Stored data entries
◇ ◇ ◇ ◇ ◇ ◇ ◇

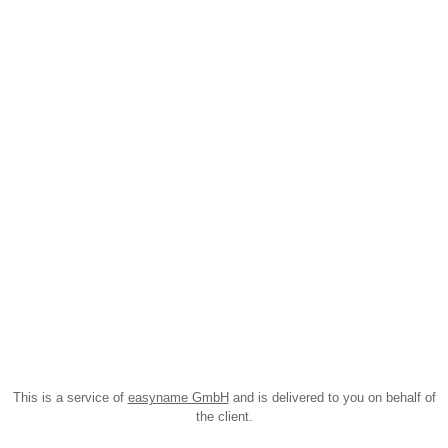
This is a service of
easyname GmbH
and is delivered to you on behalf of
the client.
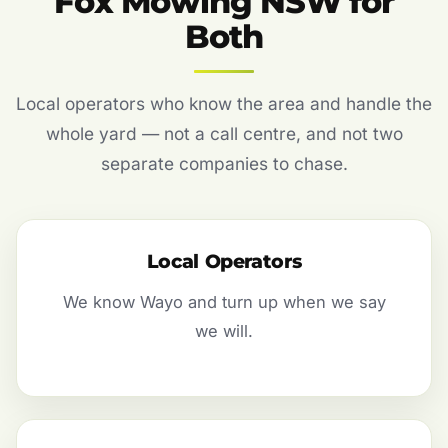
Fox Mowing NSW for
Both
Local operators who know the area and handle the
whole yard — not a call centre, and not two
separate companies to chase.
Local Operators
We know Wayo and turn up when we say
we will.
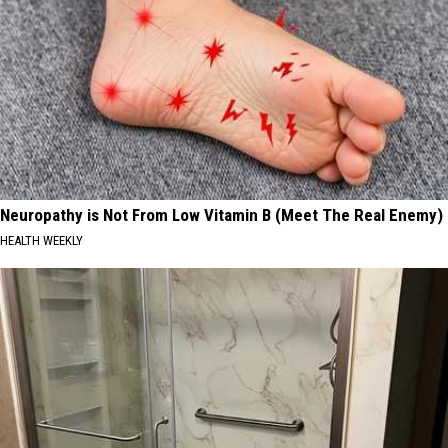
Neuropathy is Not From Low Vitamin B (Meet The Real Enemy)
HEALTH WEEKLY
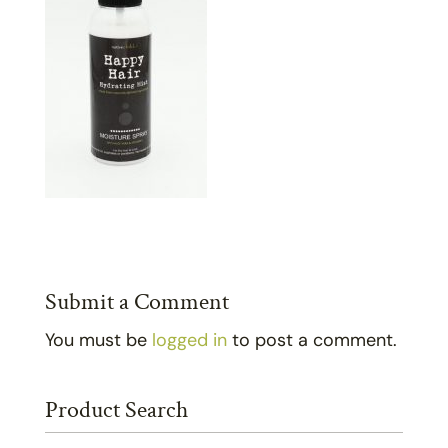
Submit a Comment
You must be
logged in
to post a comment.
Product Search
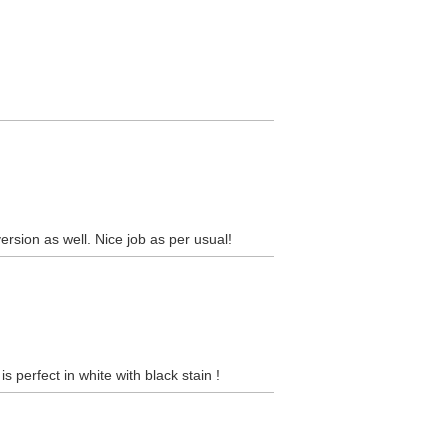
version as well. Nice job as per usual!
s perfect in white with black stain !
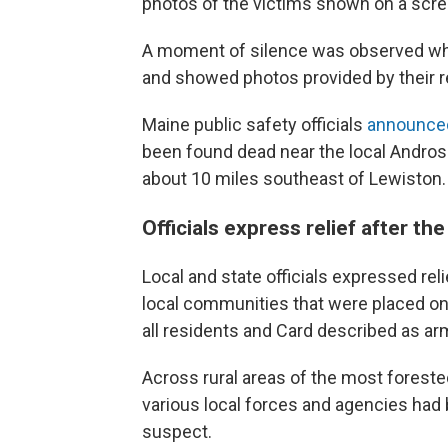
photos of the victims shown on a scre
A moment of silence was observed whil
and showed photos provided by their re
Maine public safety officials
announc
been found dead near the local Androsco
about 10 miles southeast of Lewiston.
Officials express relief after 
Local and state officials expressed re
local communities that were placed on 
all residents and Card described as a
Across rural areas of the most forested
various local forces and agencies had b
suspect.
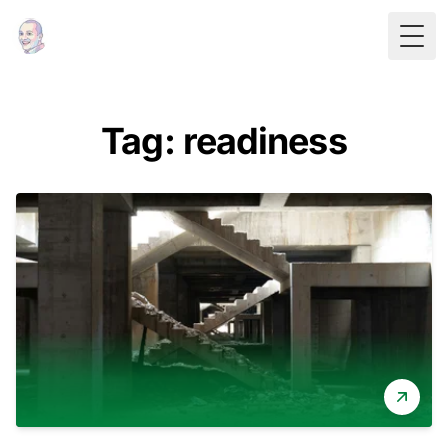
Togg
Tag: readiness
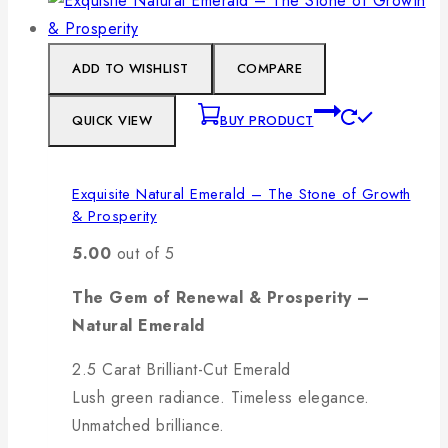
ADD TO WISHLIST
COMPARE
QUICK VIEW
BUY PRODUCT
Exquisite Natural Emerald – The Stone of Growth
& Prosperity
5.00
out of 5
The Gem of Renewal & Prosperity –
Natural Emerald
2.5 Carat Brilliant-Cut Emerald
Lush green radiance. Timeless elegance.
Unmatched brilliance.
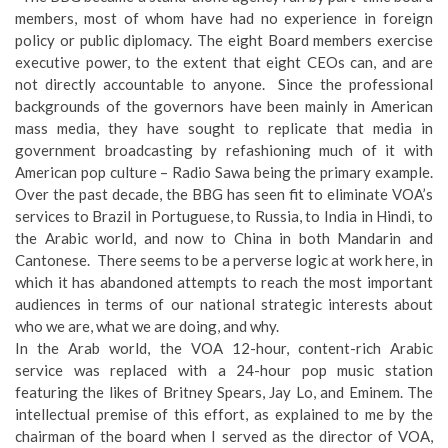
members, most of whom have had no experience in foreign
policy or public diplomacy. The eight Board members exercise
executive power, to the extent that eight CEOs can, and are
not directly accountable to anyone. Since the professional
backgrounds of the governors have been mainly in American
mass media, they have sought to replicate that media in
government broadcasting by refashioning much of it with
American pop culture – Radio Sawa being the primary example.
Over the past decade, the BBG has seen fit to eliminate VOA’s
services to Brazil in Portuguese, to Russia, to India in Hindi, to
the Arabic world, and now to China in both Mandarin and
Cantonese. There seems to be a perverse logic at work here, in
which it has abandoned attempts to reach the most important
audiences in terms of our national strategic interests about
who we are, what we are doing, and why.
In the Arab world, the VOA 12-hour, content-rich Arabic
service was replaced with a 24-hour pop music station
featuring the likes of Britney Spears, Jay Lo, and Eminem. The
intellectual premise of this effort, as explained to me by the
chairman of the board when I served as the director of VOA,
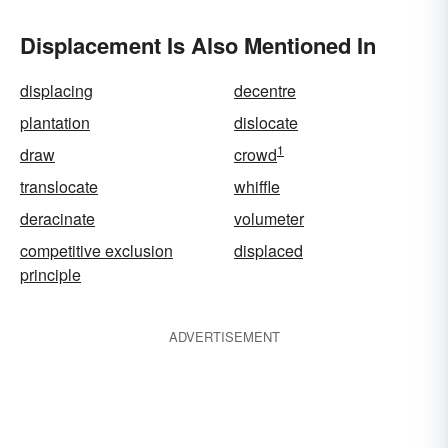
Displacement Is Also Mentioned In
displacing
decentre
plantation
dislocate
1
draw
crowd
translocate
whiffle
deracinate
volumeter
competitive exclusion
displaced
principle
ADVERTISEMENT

◇ ◇ ◇ ◇ ◇ ◇ ◇

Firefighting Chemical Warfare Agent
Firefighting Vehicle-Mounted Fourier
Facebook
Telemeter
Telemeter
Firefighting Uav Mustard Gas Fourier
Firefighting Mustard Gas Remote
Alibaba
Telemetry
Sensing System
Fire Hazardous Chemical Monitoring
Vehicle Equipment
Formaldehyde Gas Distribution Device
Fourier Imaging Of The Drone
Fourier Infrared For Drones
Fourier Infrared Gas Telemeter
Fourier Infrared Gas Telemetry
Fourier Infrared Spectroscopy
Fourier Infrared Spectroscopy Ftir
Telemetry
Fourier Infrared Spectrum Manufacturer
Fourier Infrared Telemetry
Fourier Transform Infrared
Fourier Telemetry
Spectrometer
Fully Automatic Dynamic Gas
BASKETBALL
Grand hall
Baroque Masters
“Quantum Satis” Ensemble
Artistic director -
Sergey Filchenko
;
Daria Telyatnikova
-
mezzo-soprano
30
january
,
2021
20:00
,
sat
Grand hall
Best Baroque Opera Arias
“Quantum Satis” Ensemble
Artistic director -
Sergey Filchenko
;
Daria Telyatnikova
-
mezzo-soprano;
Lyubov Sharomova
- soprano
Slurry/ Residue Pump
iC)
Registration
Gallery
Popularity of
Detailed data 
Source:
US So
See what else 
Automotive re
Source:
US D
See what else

◇ ◇ ◇ ◇ ◇ ◇ ◇

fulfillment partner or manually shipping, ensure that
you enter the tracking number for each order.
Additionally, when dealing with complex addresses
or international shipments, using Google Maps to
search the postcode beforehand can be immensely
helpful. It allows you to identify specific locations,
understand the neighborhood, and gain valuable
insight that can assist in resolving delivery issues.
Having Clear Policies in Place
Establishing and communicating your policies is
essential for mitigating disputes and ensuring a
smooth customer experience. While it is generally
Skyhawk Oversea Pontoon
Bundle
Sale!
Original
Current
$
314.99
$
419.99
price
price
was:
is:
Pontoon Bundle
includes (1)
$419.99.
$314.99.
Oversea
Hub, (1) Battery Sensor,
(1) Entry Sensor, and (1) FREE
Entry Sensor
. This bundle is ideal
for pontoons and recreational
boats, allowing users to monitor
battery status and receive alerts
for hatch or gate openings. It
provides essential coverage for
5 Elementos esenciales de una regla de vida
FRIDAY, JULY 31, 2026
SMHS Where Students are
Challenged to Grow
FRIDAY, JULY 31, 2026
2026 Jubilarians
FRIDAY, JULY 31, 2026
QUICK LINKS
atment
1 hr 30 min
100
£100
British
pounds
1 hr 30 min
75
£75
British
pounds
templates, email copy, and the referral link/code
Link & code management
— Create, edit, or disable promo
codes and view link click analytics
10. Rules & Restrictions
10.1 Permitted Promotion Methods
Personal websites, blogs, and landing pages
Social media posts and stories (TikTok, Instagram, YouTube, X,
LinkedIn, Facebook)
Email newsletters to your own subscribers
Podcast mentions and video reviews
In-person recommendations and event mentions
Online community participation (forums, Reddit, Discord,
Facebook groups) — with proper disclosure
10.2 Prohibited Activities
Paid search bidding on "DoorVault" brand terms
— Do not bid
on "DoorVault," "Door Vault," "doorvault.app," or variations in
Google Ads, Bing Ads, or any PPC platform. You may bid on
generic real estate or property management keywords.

◇ ◇ ◇ ◇ ◇ ◇ ◇

§ **TASK PROMPT**
Filter the records down to the lines that contain the word "Prosperity", matching case exactly. Copy each matching line in full.

§ **WRITTEN RESPONSE**
& Prosperity
The Gem of Renewal & Prosperity –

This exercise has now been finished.